A teacher couple work for zero dropout rate in Kochavoor school
Krishnagiri: Well paid government teachers bunking schools is quite common in remote villages of Krishnagiri district. But a teacher and his wife work to make a difference at Kochavoor village, by making school their home.
For 38-year-old Dominic Savio and his 35-year-old wife Sagaya Shanthi, work starts every Monday morning with a two-wheeler ride from Denkannikottai to reach Kochavoor, where Dominic works as a teacher in the village government school.
The childless couple return to Denkannikottai, where they have taken a house on rent, only on Friday evenings. As long as they are uphill, they use the school building as their home, though the school lacks basic facilities for a couple to carve out a living place.
“It is not like the old adage that the place of the husband is the temple for a wife; but to do some service is better than being an idle woman waiting for her husband to return back from work,” chuckles Sagaya Shanthi speaking to DC.
Sagaya Shanthi has a teacher training qualification though she is not a working woman. After her husband joined the Kochavoor school, she learnt about its peculiarities and then “we decided to stay in the village during the working week, not knowing about the challenges that await us,” she mused.

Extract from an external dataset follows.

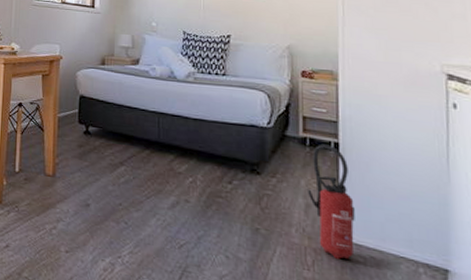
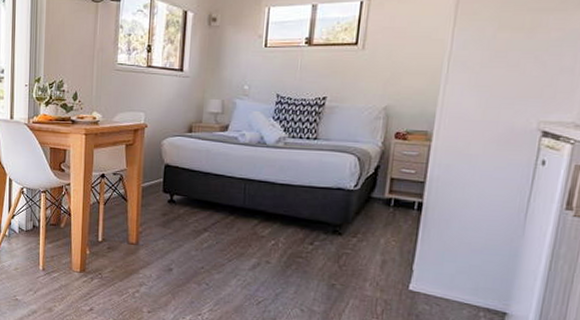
fire extinguisher: present [308,144,355,259] -> none [386,204,429,308]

As the villagers had no building to spare to rent a house, “we made the school building our home; the only problem for us is cooking food and an enclosure for our morning chores; our food is prepared in a neighbour's kitchen and the school toilet facility is our bathroom,” says Shanthi.
The couple’s stay in the village has ensured that the dropout rate among children in theelementary school at Kochavoor has dramatically fallen though the village has a migrant population.
“Dropout rate in the school my husband works for was below 10 at the time of his joining here. Now, there are no dropouts at all,” Shanthi smilingly adds with quiet pride.
“Parents here are not against sending their children to the school. They feel it is not safe to leave them in the village when they migrate for livelihood. We met the parents and persuaded them to leave their children with us during migration and this has worked out well so far,” adds Shanthi.